D’autant qu’on sauve des vies… mais à quel prix ? La jeune Belge a subi une euthanasie de 36 heures. Elle a d’abord été anesthésiée, puis intubée et ventilée. Ses organes ont été examinés et annoncés sur le réseau européen de don Eurotransplant avant qu’elle ne reçoive une injection mortelle. « Le problème d’une euthanasie suivie d’un prélèvement d’organes, c’est qu’on n’a pas beaucoup de temps entre le décès et le prélèvement, sinon les greffons sont perdus », indique le Pr François Damas qui pratique des euthanasies à Liège. Mais la notion de « décès » est bien floue… et on l’accommode pour que les organes vitaux prélevés soient encore vivants.

Surtout, une fois de plus, c’est encore la fibre émotionnelle que l’on active, à grand renfort de larmes. Alors que nous assistons bien à une mise à mort que cache, avec une fausse pudeur, l’appellation d’« aide active à mourir ».

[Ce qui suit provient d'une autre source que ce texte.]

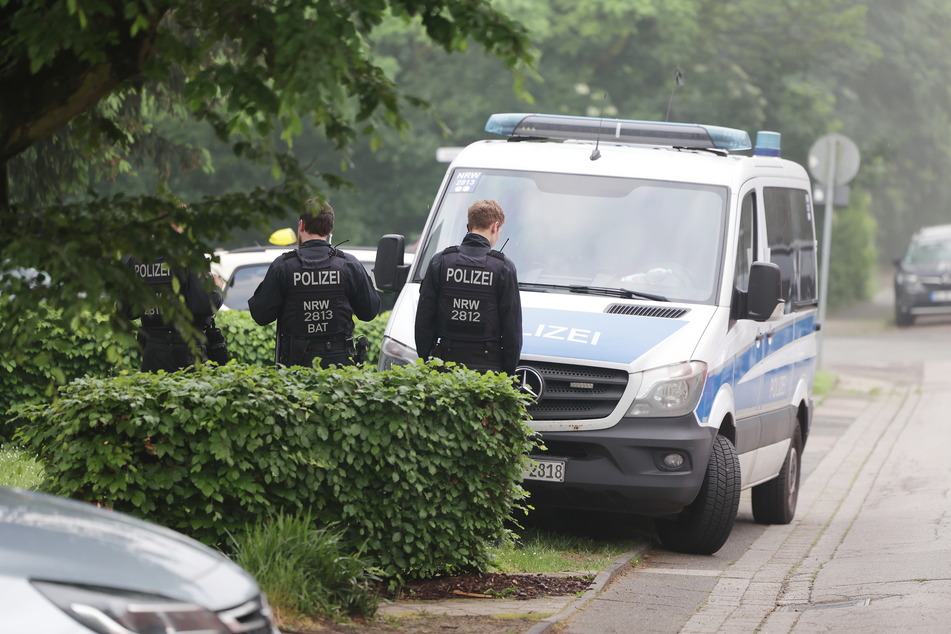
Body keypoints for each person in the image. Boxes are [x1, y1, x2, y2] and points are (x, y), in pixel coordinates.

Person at [248, 199, 380, 368]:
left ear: (301, 225)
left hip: (295, 370)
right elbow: (369, 312)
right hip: (340, 371)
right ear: (330, 228)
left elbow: (260, 315)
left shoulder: (283, 266)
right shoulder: (349, 264)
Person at [415, 199, 522, 374]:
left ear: (468, 226)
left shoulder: (440, 261)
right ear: (495, 227)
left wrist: (427, 360)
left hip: (445, 364)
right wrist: (507, 372)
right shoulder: (503, 267)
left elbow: (424, 321)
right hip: (488, 368)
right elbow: (512, 329)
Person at [124, 251, 223, 373]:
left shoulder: (136, 258)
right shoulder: (188, 255)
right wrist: (217, 288)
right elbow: (205, 305)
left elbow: (125, 310)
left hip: (152, 353)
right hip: (186, 353)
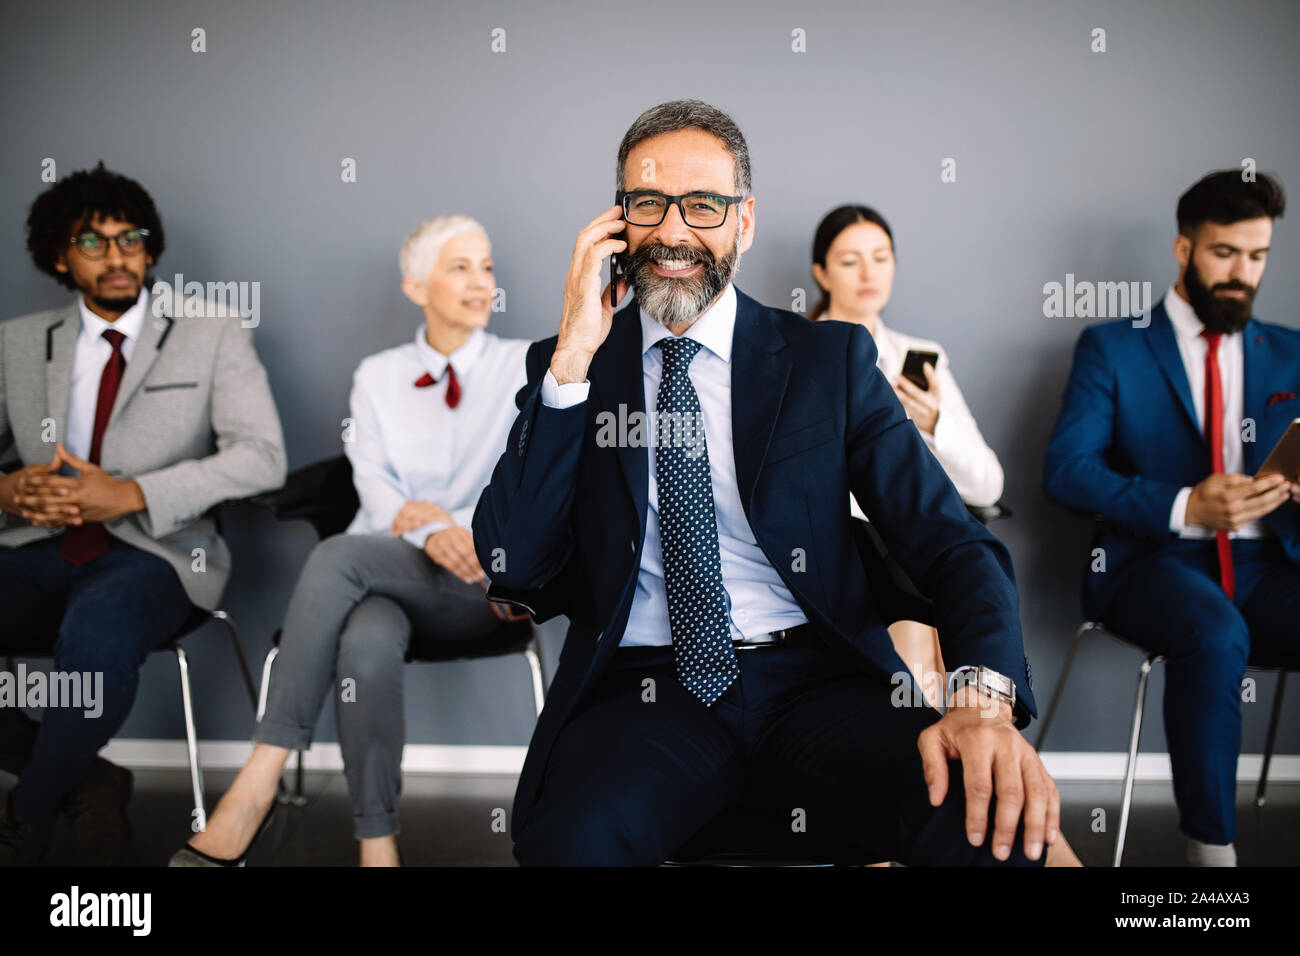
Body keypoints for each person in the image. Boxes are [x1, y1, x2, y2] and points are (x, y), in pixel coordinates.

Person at [474, 99, 1056, 866]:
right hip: (645, 691)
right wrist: (573, 361)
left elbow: (952, 543)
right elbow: (516, 566)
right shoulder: (570, 367)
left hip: (817, 681)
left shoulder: (830, 364)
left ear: (744, 222)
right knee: (572, 847)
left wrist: (981, 702)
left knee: (989, 822)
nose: (674, 231)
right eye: (648, 204)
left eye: (704, 205)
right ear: (617, 224)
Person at [170, 215, 530, 867]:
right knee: (365, 638)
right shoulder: (378, 376)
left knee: (337, 555)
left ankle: (256, 783)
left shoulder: (523, 366)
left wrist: (457, 526)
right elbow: (374, 486)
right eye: (460, 267)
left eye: (487, 267)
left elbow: (528, 477)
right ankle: (377, 845)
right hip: (387, 570)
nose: (481, 283)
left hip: (479, 579)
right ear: (416, 287)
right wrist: (426, 526)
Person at [0, 162, 286, 865]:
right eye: (91, 242)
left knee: (98, 629)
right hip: (35, 547)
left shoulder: (210, 329)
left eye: (130, 238)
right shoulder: (16, 341)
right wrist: (6, 492)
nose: (118, 255)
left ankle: (28, 813)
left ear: (150, 248)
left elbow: (261, 458)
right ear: (59, 258)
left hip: (157, 555)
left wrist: (131, 494)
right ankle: (83, 776)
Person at [1043, 170, 1299, 866]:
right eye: (1224, 254)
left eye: (1258, 256)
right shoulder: (1113, 346)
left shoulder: (1291, 349)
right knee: (1215, 635)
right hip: (1153, 565)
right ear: (1184, 250)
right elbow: (1066, 472)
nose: (1241, 275)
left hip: (1266, 564)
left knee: (1230, 625)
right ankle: (1211, 862)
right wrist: (1188, 504)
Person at [809, 204, 1004, 707]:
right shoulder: (796, 355)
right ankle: (927, 751)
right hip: (834, 544)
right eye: (851, 261)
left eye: (881, 257)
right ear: (821, 273)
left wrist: (934, 423)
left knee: (949, 592)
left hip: (905, 540)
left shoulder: (922, 359)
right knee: (919, 620)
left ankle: (947, 747)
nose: (870, 273)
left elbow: (988, 486)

Le fléau du suicide — la mascarade médiatique

C’est précisément cet état d’esprit qui a présidé à la soirée consacrée par France 2 à la « fin de vie », le 11 septembre dernier. Un téléfilm, un pseudo-débat et un documentaire y ont eu raison de toute forme d’objectivité en la matière, affichant sans sourciller une promotion du suicide assisté, au mépris de toutes les règles déontologiques.

« Au moment où le gouvernement précise le calendrier et le contenu du projet de loi sur l’euthanasie et le suicide assisté, vous diffusez un documentaire-plaidoyer en faveur de l’euthanasie et un téléfilm-ode au suicide des personnes âgées », a déclaré dans une lettre ouverte à France Télévisions une juriste de la Fondation Lejeune. « En plus de l’irrespect du pluralisme d’opinion, vous méconnaissez votre devoir de sauvegarde de la santé publique. Au lieu de prévenir la contagion suicidaire vous en faites la promotion. »

Parce qu’évidemment, la promotion provoque un mimétisme social, la juriste évoque l’effet Werther, ou « suicide mimétique » : « Les Pays-Bas connaissent une hausse de leur taux de suicide de 27 % en 14 ans depuis qu’ils ont dépénalisé euthanasie et suicide assisté. » Et leur nombre d’euthanasies pratiquées a plus que triplé en vingt ans.

D’un côté, la France pénalise la provocation au suicide et de l’autre, tend cette image mortifère au regard du peuple, dans les larmes et l’admiration.

Notre ministre déléguée chargée de l’Organisation territoriale et des Professions de santé, Agnès Firmin Le Bodo, l’a résumé, dernièrement, en quelques mots : « Le débat n’existe pas. […] L’accès à l’aide à mourir est le continuum d’un accompagnement curatif et palliatif jusqu’à la mort. »

Ainsi, cette jeune Belge sert encore d’alibi, et le don d’organes en rajoute une couche – ce qui ne doit pas déplaire à l’évêque belge Mgr Johan Bonny.